British film has experienced a remarkable revival this calendar year. On a commercial scale, the top three films at the UK box office are The King’s Speech, Harry Potter and the Deathly Hallows: Part 2 and The Inbetweeners. Although the middle film is produced by Warner Bros., it is an unmistakably British franchise.
The quantity of cash raked in by the aforementioned trio is complemented by quality too. Although as someone who hasn’t seen The Inbetweeners film I can’t pass judgement on how it translated on to the cinema screen. But aside from the money-makers, the smaller films have also made it a vintage year for Blighty’s previously ailing and clichéd industry.
It was at the British Independent Film awards on Sunday night where the quality was keenly felt. Tinker Tailor Soldier Spy, Tyrannosaur, Shame, We Need to Talk About Kevin and Senna were the best picture nominees and could (or is that should) have the same accolade bestowed upon them Stateside. (Unfathomably, the American Academy of Motion Picture Arts and Sciences have not shortlisted Senna for best documentary, let alone best picture though.)
Unfortunately the quandary is that the public hasn’t seen some of them. This is not by virtue of laziness but via the lack of screens showing British films, which answers the question why British pictures were getting marginalised.
TTSS is an exception because it was a British blockbuster. There was palpable zeal ahead of its release thanks to the starry and home-grown cast blending the old (Gary Oldman and Colin Firth) and the young (Tom Hardy and Benedict Cumberbatch) as well as two blinding trailers. That’s without mentioning that it is based on an international bestseller and the memory of its revered 1979 BBC series.
Asif Kapadia’s Senna excelled because it innovatively used archive footage to tell the journey of a force of nature who tragically met his demise far too early. But because it was a documentary, it was allotted a limited release – and yet it still set a UK box office record for a documentary of £375,000 on its opening weekend.

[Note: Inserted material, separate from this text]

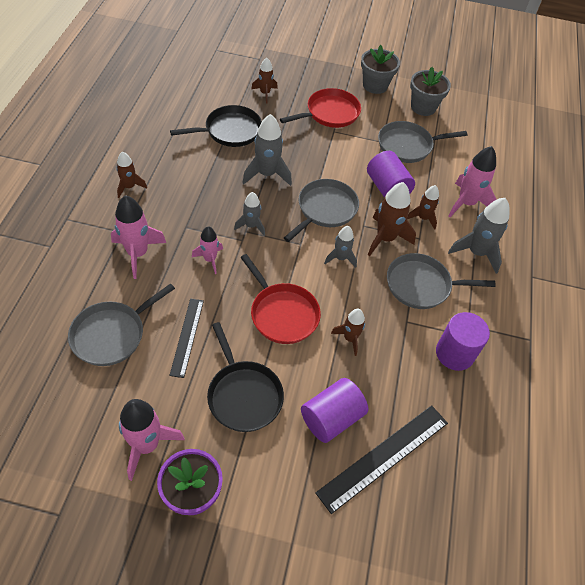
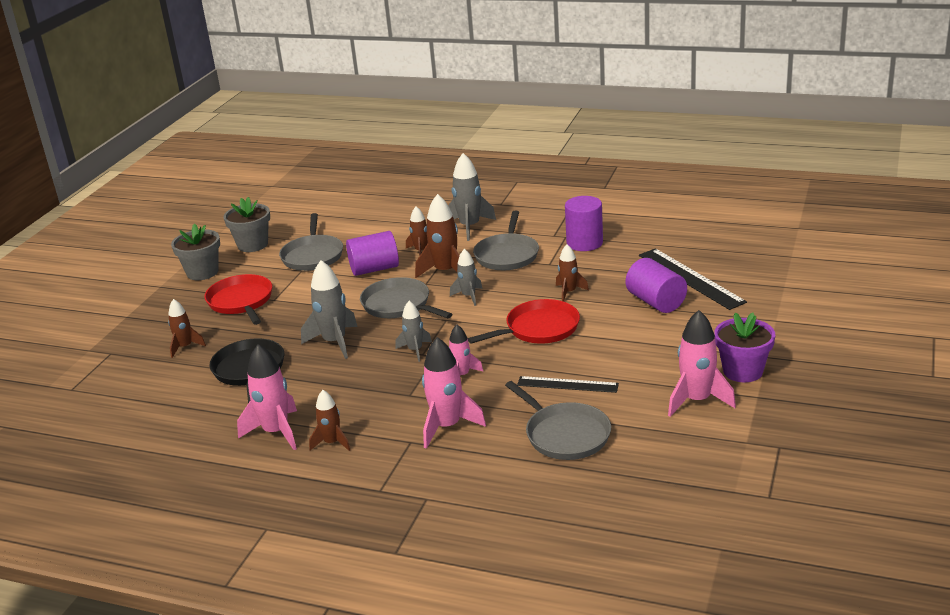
camera: 75 degrees left, 25 degrees down
(243, 395) = (636, 348): black pan -> none
(466, 203) = (405, 228): pink rocket -> pink rocket (276, 432)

Such success should provide ample evidence that the British cinema-goer is not that shallow or vacuous. And yet both Tyrannosaur and We Need to Talk About Kevin, two films which received immense buzz prior to their opening day, were only screened at selected cinemas. The majority of the public cannot justify forking out money on transport to see a film.
Last week I could not find a single cinema in my county (Kent) showing Terrence Davies’ The Deep Blue Sea – another British film. It is not a micro-budget production; it features Rachel Weisz and Tom Hiddleston in what has been likened to David Lean’s sweeping classic Brief Encounter (1946). Mercifully Lean is not directing in this era, otherwise we may never have known his grandiose gems.
Shame is exempted because it has yet to be released (it played at the London Film Festival, hence why it qualifies for accolades in 2011). Yet that too will inevitably appear only in selected cinemas because it's about a sex addict, played by Michael Fassbender, and acquired the dreaded NC-17 certificate in the US.
Nevertheless, Britain’s own residents are being starved of their own films because presumably we have to engage our brains. Maybe if producers attempted to communicate with their demographic they would allow extended releases. Film in the 21st century is not in rude health, yet on the rare exception when genuine quality arrives, it has already left the platform after a fleeting stay.
Bracketing different cultures into one demographic is ignorant and punishing. Even English-speakers’ attitudes are different. Britain is a much smaller country than America, so its thought process will inevitably differ to those across the Atlantic.
Plenty of cinephiles would happily see a Michael Bay flick receive the transitory time on screen as has befallen Paddy Considine’s directorial debut or Lynne Ramsay’s return after almost a decade. Mark Kermode, on his popular Radio 5 Live podcast, listed Ramsay’s We Need to Talk About Kevin as his film of the year in October. The problem was nobody could see it.
Not that anyone should choose to, but you can’t holler ‘The British are coming!’ because how great do we know Britain has become again?